Пуля прошла сквозь кипяток и, как ошпаренная, пролетела по комнате. По дороге ей попался буфет, потом дверь и, наконец, в соседней комнате — колыбель с ребенком. Хозяйка завизжала не своим голосом. Кипяток через дырочки, струйками, исходя паром, лился на стол. Младший Карюк, восхищенный таким зрелищем, всадил в самовар еще одну пулю.
Пищимуха схватился за карабин.
— Черная смерть! — но его уже подмял под себя адъютант Кованый.
Пока под столом шла молчаливая борьба за карабин, в комнату ворвалась, как ураган, растрепанная, в растерзанной кофте женщина и, кидаясь то к столу, то к окнам, закричала:
— Спасите, караул, убивают!.. Ой, людоньки, всю печь развалили, старику голову разбили, спасите!
Полковник схватил ее за руку.
— В чем дело, сударыня, чего ты кричишь?
— Режут! Ой, ваше благородие, я же пустила ваших солдат как людей, а они в печь накидали патронов. Слыхали? Да разве это порядок, анафемские вы души, чтоб в печь патроны?
— Спокойно, мадам!
— Какая я тебе мадама, у меня муж законный!

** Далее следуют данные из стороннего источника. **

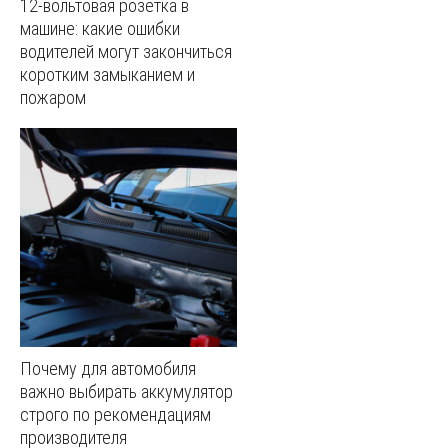
12-вольтовая розетка в
машине: какие ошибки
водителей могут закончиться
коротким замыканием и
пожаром
Почему для автомобиля
важно выбирать аккумулятор
строго по рекомендациям
производителя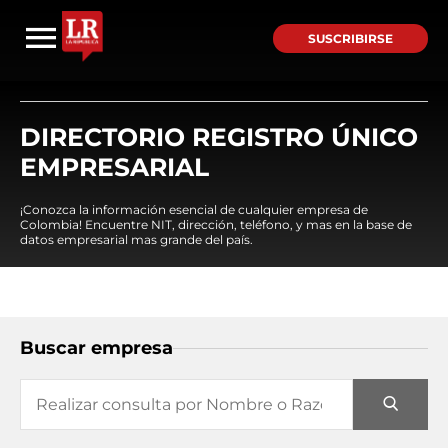
SUSCRIBIRSE
DIRECTORIO REGISTRO ÚNICO
EMPRESARIAL
¡Conozca la información esencial de cualquier empresa de
Colombia! Encuentre NIT, dirección, teléfono, y mas en la base de
datos empresarial mas grande del país.
Buscar empresa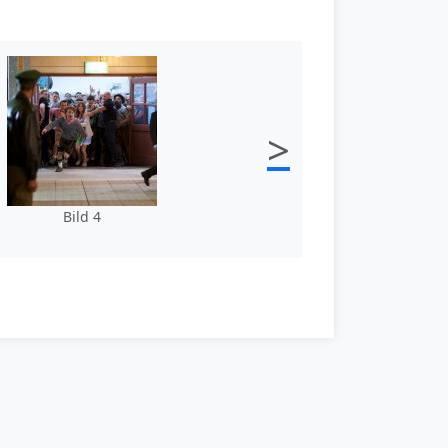
>
Bild 4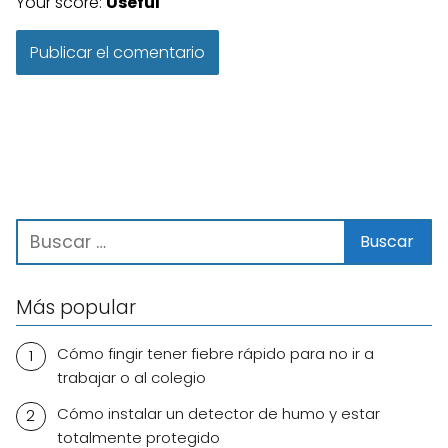
Your score:
Useful
Más popular
Cómo fingir tener fiebre rápido para no ir a
trabajar o al colegio
Cómo instalar un detector de humo y estar
totalmente protegido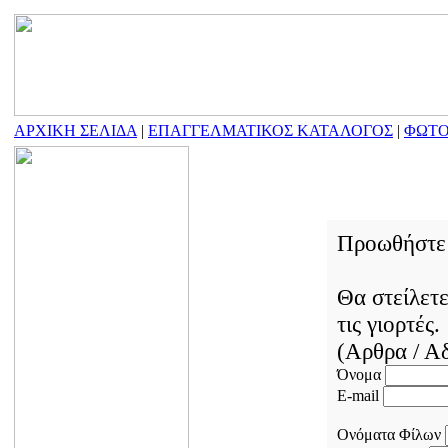
ΑΡΧΙΚΗ ΣΕΛΙΔΑ
|
ΕΠΑΓΓΕΛΜΑΤΙΚΟΣ ΚΑΤΑΛΟΓΟΣ
|
ΦΩΤΟ
Προωθήστε τ
Θα στείλετε
τις γιορτές.
(Αρθρα / Α
Όνομα
E-mail
Ονόματα Φίλων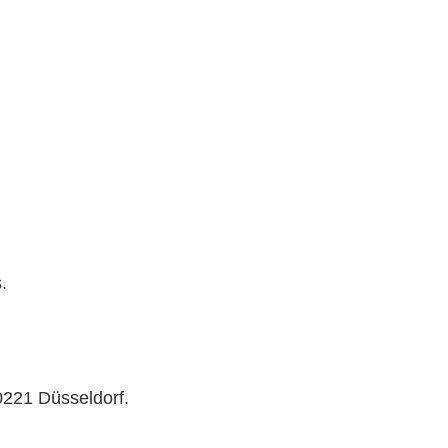
.
0221 Düsseldorf.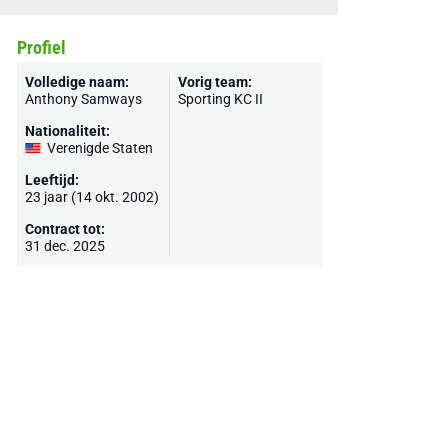
Profiel
Volledige naam:
Vorig team:
Anthony Samways
Sporting KC II
Nationaliteit:
Verenigde Staten
Leeftijd:
23 jaar (14 okt. 2002)
Contract tot:
31 dec. 2025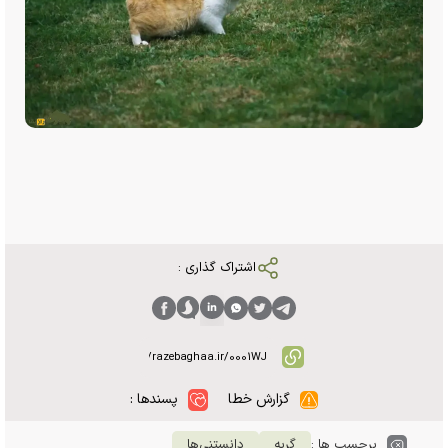
اشتراک گذاری :
گزارش خطا
پسندها :
برچسب ها :
گربه
دانستنی‌ها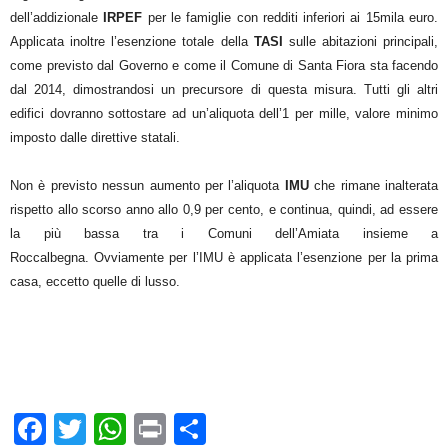
dell’addizionale
IRPEF
per le famiglie con redditi inferiori ai 15mila euro.
Applicata inoltre l’esenzione totale della
TASI
sulle abitazioni principali,
come previsto dal Governo e come il Comune di Santa Fiora sta facendo
dal 2014, dimostrandosi un precursore di questa misura. Tutti gli altri
edifici dovranno sottostare ad un’aliquota dell’1 per mille, valore minimo
imposto dalle direttive statali.
Non è previsto nessun aumento per l’aliquota
IMU
che rimane inalterata
rispetto allo scorso anno allo 0,9 per cento, e continua, quindi, ad essere
la più bassa tra i Comuni dell’Amiata insieme a
Roccalbegna. Ovviamente per l’IMU è applicata l’esenzione per la prima
casa, eccetto quelle di lusso.
F
T
W
Pr
C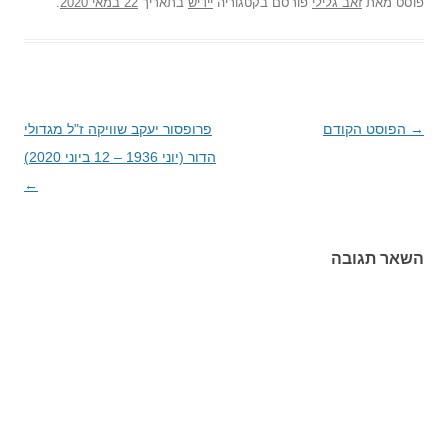
פוסט
מאת
זאב גלילי
פורסם בקטגוריה
יידיש
בתאריך
22 במאי 2020
.
→
ניווט
הפוסט הקודם
פרופסור יעקב שוויקה ז"ל מגדולי
בפוסטים
הדור (יוני 1936 – 12 ביוני 2020)
←
השאר תגובה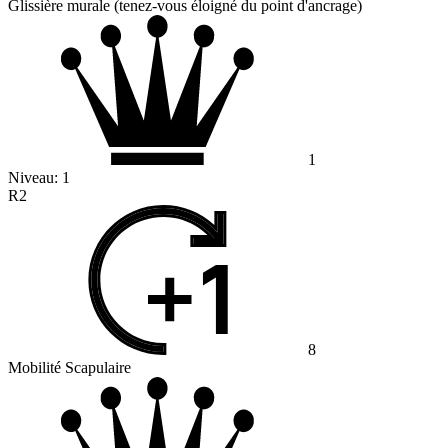
Glissière murale (tenez-vous éloigné du point d'ancrage)
1
Niveau:
1
R2
8
Mobilité Scapulaire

— Мы тоже законные. Садясь к столу…
— Какие вы законные, ежели ваши бандиты гоняются вон там за явреем по станции. Ой, людоньки, спасите! — И она, схватившись за голову, выскочила из комнаты с криком: — Караул, люди добрые, спасите!

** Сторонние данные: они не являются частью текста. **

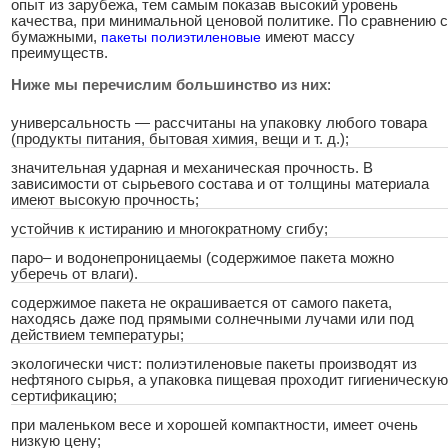
опыт из зарубежа, тем самым показав высокий уровень
качества, при минимальной ценовой политике. По сравнению с
бумажными,
пакеты полиэтиленовые
имеют массу
преимуществ.
Ниже мы перечислим большинство из них
:
универсальность — рассчитаны на упаковку любого товара
(продукты питания, бытовая химия, вещи и т. д.);
значительная ударная и механическая прочность. В
зависимости от сырьевого состава и от толщины материала
имеют высокую прочность;
устойчив к истиранию и многократному сгибу;
паро– и водонепроницаемы (содержимое пакета можно
уберечь от влаги).
содержимое пакета не окрашивается от самого пакета,
находясь даже под прямыми солнечными лучами или под
действием температуры;
экологически чист: полиэтиленовые пакеты производят из
нефтяного сырья, а упаковка пищевая проходит гигиеническую
сертификацию;
при маленьком весе и хорошей компактности, имеет очень
низкую цену;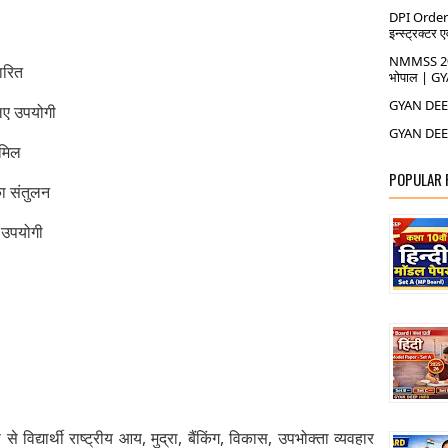
DPI Order: स
इन्स्ट्रक्टर ए
NMMSS 2026-
ारित
भोपाल | G
GYAN DEEP
िए उपयोगी
GYAN DEEP
ामिल
POPULAR
 का संतुलन
त उपयोगी
िद्यार्थी राष्ट्रीय आय, मुद्रा, बैंकिंग, विकास, उपभोक्ता व्यवहार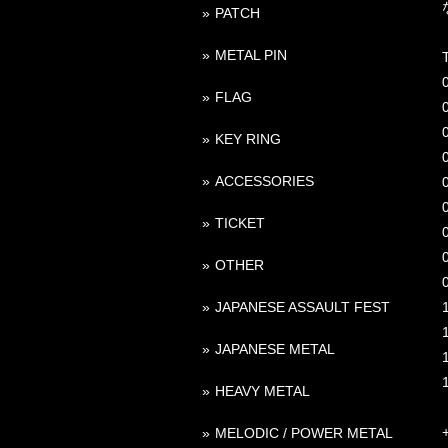
PATCH
METAL PIN
T
FLAG
KEY RING
ACCESSORIES
TICKET
OTHER
JAPANESE ASSAULT FEST
JAPANESE METAL
HEAVY METAL
MELODIC / POWER METAL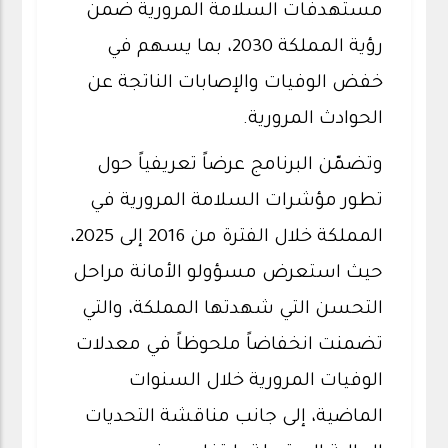
مستهدفات السلامة المرورية ضمن
رؤية المملكة 2030، بما يسهم في
خفض الوفيات والإصابات الناتجة عن
الحوادث المرورية.
وتضمّن البرنامج عرضاً تعريفياً حول
تطور مؤشرات السلامة المرورية في
المملكة خلال الفترة من 2016 إلى 2025،
حيث استعرض مسؤولو الأمانة مراحل
التحسن التي شهدتها المملكة، والتي
تضمنت انخفاضاً ملحوظاً في معدلات
الوفيات المرورية خلال السنوات
الماضية، إلى جانب مناقشة التحديات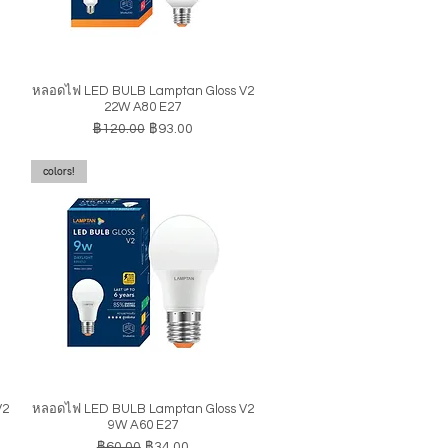
หลอดไฟ LED BULB Lamptan Gloss V2
ดูข้อมูลด่วน
22W A80 E27
ราคาปกติ
ราคาขายลด
฿120.00
฿93.00
colors!
V2
หลอดไฟ LED BULB Lamptan Gloss V2
ดูข้อมูลด่วน
9W A60 E27
ราคาปกติ
ราคาขายลด
฿60.00
฿34.00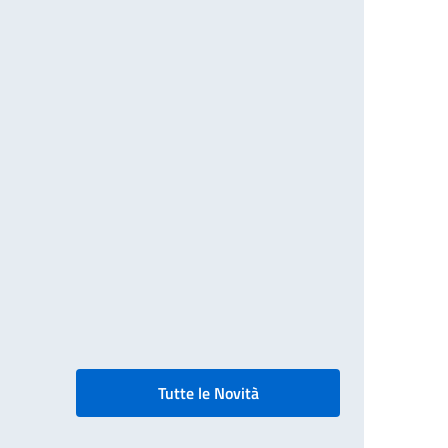
Tutte le Novità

Лец-Атаманов все время сидел молча. По мере того, как он пил, лицо его все больше кривилось, багровело и наливалось злой, раздраженной кровью. Когда женщина выскочила из комнаты, он встал, отбросил стул и молча вышел.
На дворе стояла уже зимняя ночь. В синем небе мерцали искрами звезды, а под ногами пронзительно скрипел мерзлый снег.
От Знаменки уже отчетливо доносилась канонада. Артиллерия могла теперь принимать участие в боях только с бронепоезда. У Лец-Атаманова мороз прошел по коже. Канонада настойчиво напоминала о безвыходном положении, в каком очутился не только их дивизион, а вся армия.
Вслед за сотником вышли из дома и другие командиры, наполнив тишину пьяными голосами. На станцию сбегались какие-то люди. Кое у кого за плечами торчала винтовка, другие были с кольями. Между ними толклись и некоторые казаки.
Лец-Атаманов понял: если не будут наказаны публично хулиганы и воры, может вспыхнуть восстание в окрестных селах, а то и в самом дивизионе. Полковник Забачта был пьян, да к тому же все ему было безразлично, и сотник решил действовать на свою ответственность. Вбежав в канцелярию, Лец-Атаманов вызвал младшего Карюка, который сегодня был дежурным по дивизиону, и приказал немедленно допросить всех, кто был у сторожа.
Отдав приказание, он немного успокоился. Вино еще бурлило в жилах, и Лец-Атаманов, представив себе, как будет удивлена Нина Георгиевна, злорадно усмехнулся. «Так и скажу: вы в этом виной. Я больше не могу. Ваши глаза, ваша улыбка, ваши белые руки, ваши пышные… Я должен ощутить их возле себя, в себе. Вы это должны понять и не просить меня, не умолять, не кричать, все равно я завтра или послезавтра, может быть, сложу голову, но сегодня я хочу испытать наслаждение…»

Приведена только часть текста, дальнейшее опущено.